De haber visto lo que Beth hizo a continuación, se hubiesen sorprendido aún más. Lo creáis o no, fue hasta el estudio y llamó a la puerta sin darse tiempo para pensar. Cuando una voz ronca dijo «Adelante», entró y se acercó al señor Laurence, que parecía tan perplejo como la propia familia de Beth. La niña le tendió la mano y dijo con voz trémula:
—He venido a darle las gracias, señor, por… —No pudo terminar la frase porque la mirada del anciano le resultó tan entrañable que olvidó el discurso que había preparado; lo único que podía recordar era que el caballero había perdido a una nieta muy querida, por lo que se abrazó a su cuello y le dio un beso.
Si el tejado de la casa hubiese salido volando en ese instante, el anciano no habría sentido un asombro mayor. Pero le gustaba. ¡Oh, sí! ¡Le gustaba muchísimo! Aquel beso, dado con toda confianza, le enterneció tanto que, por unos instantes, olvidó su carácter arisco; sentó a la pequeña sobre sus rodillas y juntó su rugosa mejilla a la de ella, rosada, y sintió que volvía a estar con su nieta. Desde ese día, Beth no volvió a tener miedo del anciano y solía sentarse a charlar con él, con total confianza, como si le conociese de toda la vida. El amor expulsa al miedo y la gratitud doblega al orgullo. El anciano la acompañó hasta la puerta de su casa, le estrechó la mano cordialmente y se tocó el sombrero antes de regresar a la suya, muy erguido y con paso majestuoso, como el caballero elegante y de porte marcial que era.

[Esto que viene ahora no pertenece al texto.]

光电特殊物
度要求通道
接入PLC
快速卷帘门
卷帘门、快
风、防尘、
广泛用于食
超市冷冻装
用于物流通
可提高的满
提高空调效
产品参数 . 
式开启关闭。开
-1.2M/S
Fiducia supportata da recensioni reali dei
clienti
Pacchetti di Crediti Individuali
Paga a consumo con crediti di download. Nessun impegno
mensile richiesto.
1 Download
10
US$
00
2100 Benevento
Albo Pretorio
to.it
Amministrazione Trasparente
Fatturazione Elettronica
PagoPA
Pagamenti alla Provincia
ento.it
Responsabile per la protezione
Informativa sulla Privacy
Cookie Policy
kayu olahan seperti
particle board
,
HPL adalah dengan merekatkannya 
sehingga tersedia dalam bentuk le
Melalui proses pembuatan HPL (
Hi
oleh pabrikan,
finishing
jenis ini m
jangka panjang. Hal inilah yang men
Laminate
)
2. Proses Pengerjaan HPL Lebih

Al ver la escena, Jo bailó y brincó como muestra de satisfacción; Amy casi se cae de la ventana de puro asombro, y Meg se llevó las manos a la cabeza y exclamó:
—¡Parece que el mundo se ha vuelto loco!
7
EL VALLE DE LA HUMILLACIÓN DE AMY
—Este muchacho es un auténtico cíclope, ¿no? —dijo Amy, un día, al ver a Laurie a lomos de un caballo. El joven agitó el látigo a modo de saludo al pasar.
—¿Cómo te atreves a decir eso cuando tiene dos ojos? Y bien bonitos, por cierto —protestó Jo, que saltaba en cuanto se hacía un comentario negativo de su amigo.

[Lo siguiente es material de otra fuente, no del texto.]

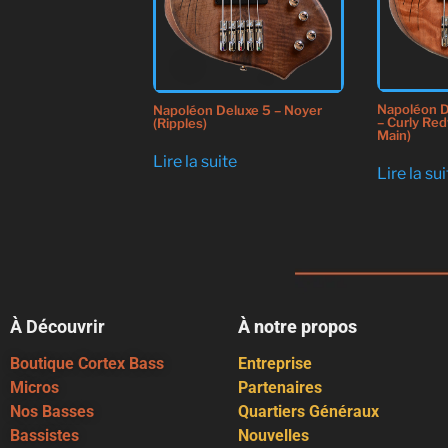
Napoléon 
Napoléon Deluxe 5 – Noyer
– Curly Re
(Ripples)
Main)
Lire la suite
Lire la su
À Découvrir
À notre propos
Boutique Cortex Bass
Entreprise
Micros
Partenaires
Nos Basses
Quartiers Généraux
Bassistes
Nouvelles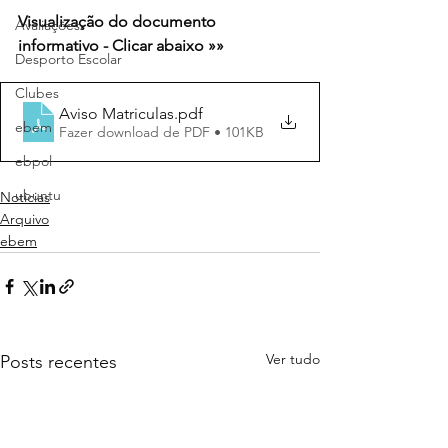
Visualização do documento 
Avaliações
informativo - Clicar abaixo »»
Desporto Escolar
Clubes
Aviso Matriculas
.pdf
ebem
Fazer download de PDF • 101KB
ebpol
ubuntu
Noticias
Arquivo
ebem
Ver tudo
Posts recentes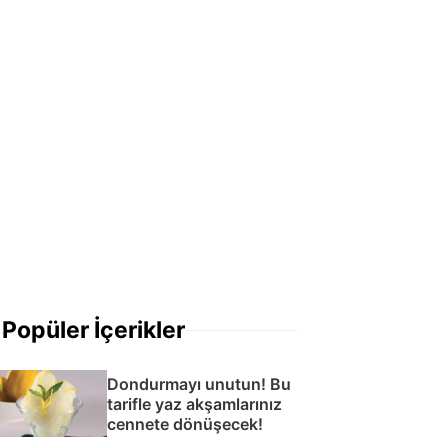
Popüler İçerikler
Dondurmayı unutun! Bu
tarifle yaz akşamlarınız
cennete dönüşecek!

—No he dicho nada de sus ojos, y no veo por qué tienes que alterarte cuando simplemente alababa su forma de montar.
—¡Ay, Dios! Qué tonta eres. Le has llamado cíclope queriendo decir centauro —dijo Jo soltando una sonora carcajada.

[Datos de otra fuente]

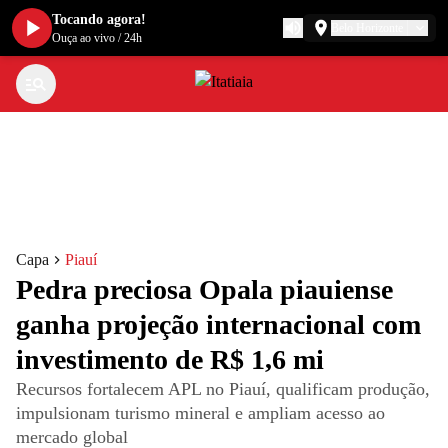
Tocando agora!
Belo Horizonte
Ouça ao vivo
/
24h
Capa
Piauí
Pedra preciosa Opala piauiense
ganha projeção internacional com
investimento de R$ 1,6 mi
Recursos fortalecem APL no Piauí, qualificam produção,
impulsionam turismo mineral e ampliam acesso ao
mercado global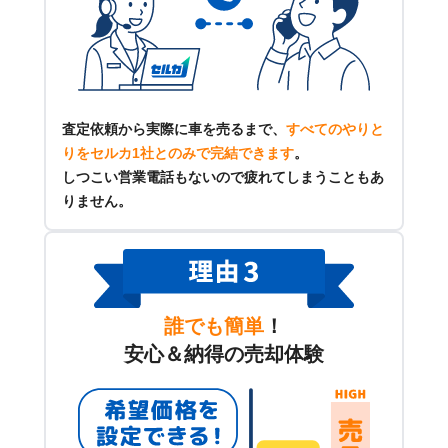
査定依頼から実際に車を売るまで、
すべてのやりと
りをセルカ1社とのみで完結できます
。
しつこい営業電話もないので疲れてしまうこともあ
りません。
誰でも簡単
！
安心＆納得の売却体験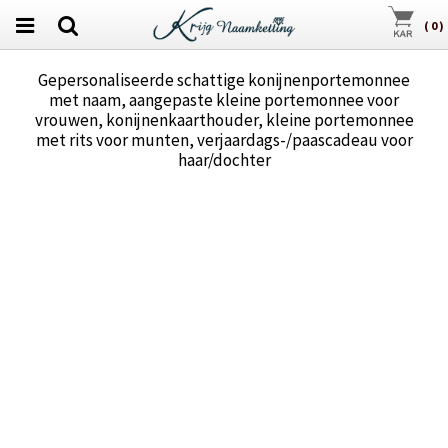
(
0
)
Gepersonaliseerde schattige konijnenportemonnee
met naam, aangepaste kleine portemonnee voor
vrouwen, konijnenkaarthouder, kleine portemonnee
met rits voor munten, verjaardags-/paascadeau voor
haar/dochter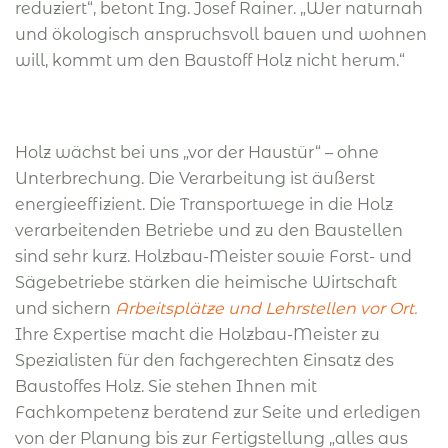
reduziert“, betont Ing. Josef Rainer. „Wer naturnah
und ökologisch anspruchsvoll bauen und wohnen
will, kommt um den Baustoff Holz nicht herum.“
Holz wächst bei uns „vor der Haustür“ – ohne
Unterbrechung. Die Verarbeitung ist äußerst
energieeffizient. Die Transportwege in die Holz
verarbeitenden Betriebe und zu den Baustellen
sind sehr kurz. Holzbau-Meister sowie Forst- und
Sägebetriebe stärken die heimische Wirtschaft
und sichern
Arbeitsplätze und Lehrstellen vor Ort
.
Ihre Expertise macht die Holzbau-Meister zu
Spezialisten für den fachgerechten Einsatz des
Baustoffes Holz. Sie stehen Ihnen mit
Fachkompetenz beratend zur Seite und erledigen
von der Planung bis zur Fertigstellung „alles aus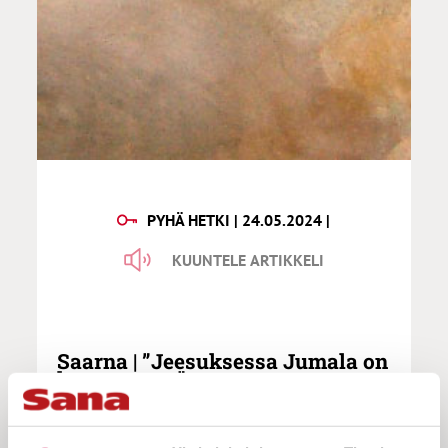
PYHÄ HETKI | 24.05.2024 |
KUUNTELE ARTIKKELI
Saarna | ”Jeesuksessa Jumala on
kanssamme”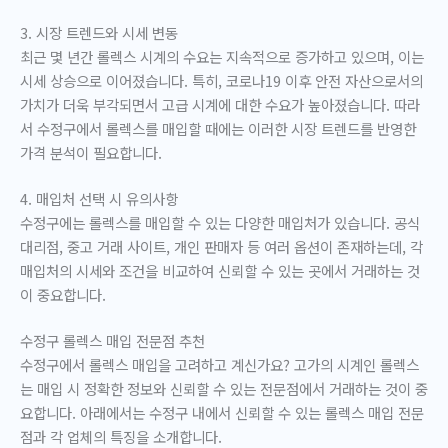
3. 시장 트렌드와 시세 변동
최근 몇 년간 롤렉스 시계의 수요는 지속적으로 증가하고 있으며, 이는
시세 상승으로 이어졌습니다. 특히, 코로나19 이후 안전 자산으로서의
가치가 더욱 부각되면서 고급 시계에 대한 수요가 높아졌습니다. 따라
서 수정구에서 롤렉스를 매입할 때에는 이러한 시장 트렌드를 반영한
가격 분석이 필요합니다.
4. 매입처 선택 시 유의사항
수정구에는 롤렉스를 매입할 수 있는 다양한 매입처가 있습니다. 공식
대리점, 중고 거래 사이트, 개인 판매자 등 여러 옵션이 존재하는데, 각
매입처의 시세와 조건을 비교하여 신뢰할 수 있는 곳에서 거래하는 것
이 중요합니다.
수정구 롤렉스 매입 전문점 추천
수정구에서 롤렉스 매입을 고려하고 계신가요? 고가의 시계인 롤렉스
는 매입 시 정확한 정보와 신뢰할 수 있는 전문점에서 거래하는 것이 중
요합니다. 아래에서는 수정구 내에서 신뢰할 수 있는 롤렉스 매입 전문
점과 각 업체의 특징을 소개합니다.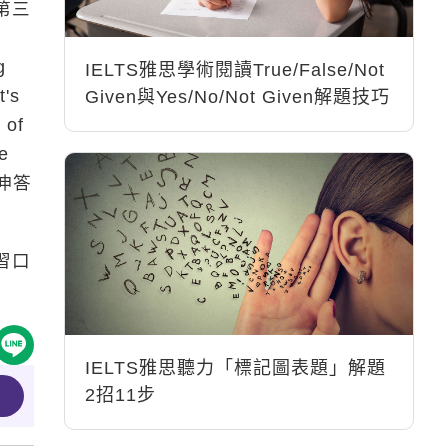
第三
g
IELTS雅思學術閱讀True/False/Not
t's
Given與Yes/No/Not Given解題技巧
 of
e
延伸答
習口
IELTS雅思聽力「標記圖表題」解題
2招11步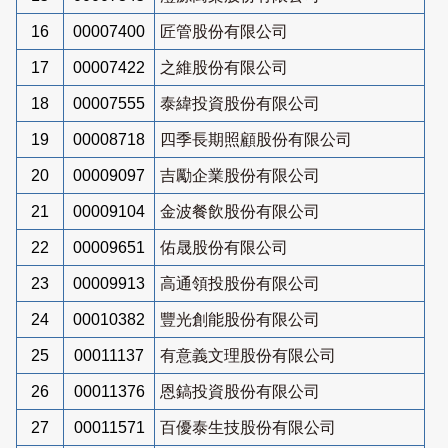
16
00007400
匠管股份有限公司
17
00007422
之維股份有限公司
18
00007555
泰緯投資股份有限公司
19
00008718
四季長期照顧股份有限公司
20
00009097
吉勵企業股份有限公司
21
00009104
金波餐飲股份有限公司
22
00009651
佑晟股份有限公司
23
00009913
高通領投股份有限公司
24
00010382
豐光創能股份有限公司
25
00011137
有意義文理股份有限公司
26
00011376
恩鎬投資股份有限公司
27
00011571
百優泰生技股份有限公司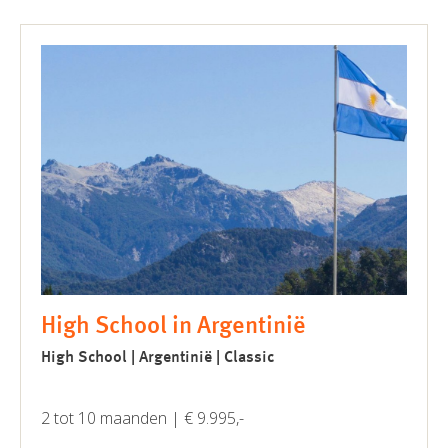
High School in Argentinië
High School | Argentinië | Classic
2 tot 10 maanden | € 9.995,-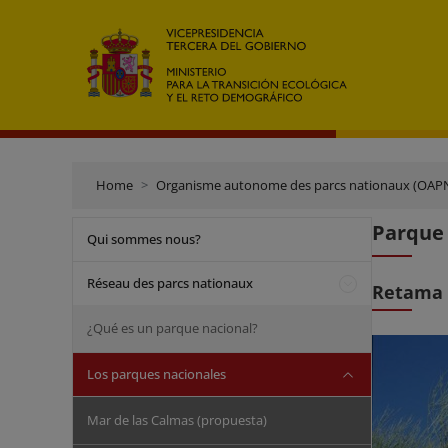
Home
Organisme autonome des parcs nationaux (OAP
Parque
Qui sommes nous?
Réseau des parcs nationaux
Retama 
¿Qué es un parque nacional?
Los parques nacionales
Mar de las Calmas (propuesta)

—Bueno, no es necesario que seas tan desagradable. Como dice el señor Davis, ha sido un lapsus lingui —explicó Amy acabando de matar de risa a Jo con su latín—. Me gustaría tener algo del dinero que Laurie gasta en su caballo —añadió, como si hablara para sí, pero con la esperanza de que sus hermanas la oyeran.
—¿Por qué? —preguntó Meg con tono amable al ver que Jo seguía riéndose de la segunda metedura de pata de Amy.
—¡Me hace mucha falta! Tengo un montón de deudas y hasta dentro de un mes no recibiré mi asignación.
—¿A qué deudas te refieres, Amy? —preguntó Meg, muy seria.
—Debo por lo menos una docena de limas confitadas y no podré pagarlas hasta que tenga dinero, y mamá me ha prohibido comprar nada a cuenta en la tienda.
—Explícame eso. ¿Ahora se han puesto de moda las limas? Antes nos peleábamos por conseguir trozos de goma para fabricar pelotas.